----- Excerpted records

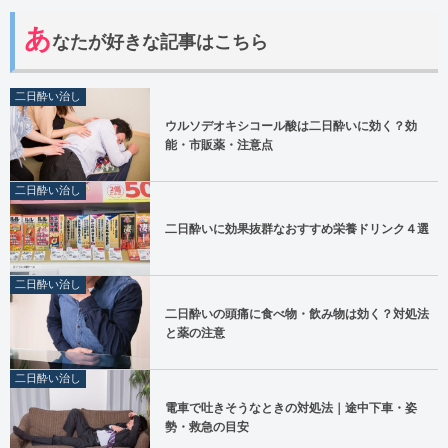
あ
なたが好きな記事はこちら
二日酔い治し
ウルソデオキシコール酸は二日酔いに効く？効
能・市販薬・注意点
二日酔い治し
二日酔いに効果抜群なおすすめ栄養ドリンク４選
二日酔い治し
二日酔いの頭痛に食べ物・飲み物は効く？対処法
と薬の注意
二日酔い治し
電車で吐きそうなときの対処法｜途中下車・姿
勢・救急の目安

----------

• Task to complete
The entries are to be written out again exactly, without their pictures.

• Written answer
あ
なたが好きな記事はこちら
二日酔い治し
ウルソデオキシコール酸は二日酔いに効く？効
能・市販薬・注意点
二日酔い治し
二日酔いに効果抜群なおすすめ栄養ドリンク４選
二日酔い治し
二日酔いの頭痛に食べ物・飲み物は効く？対処法
と薬の注意
二日酔い治し
電車で吐きそうなときの対処法｜途中下車・姿
勢・救急の目安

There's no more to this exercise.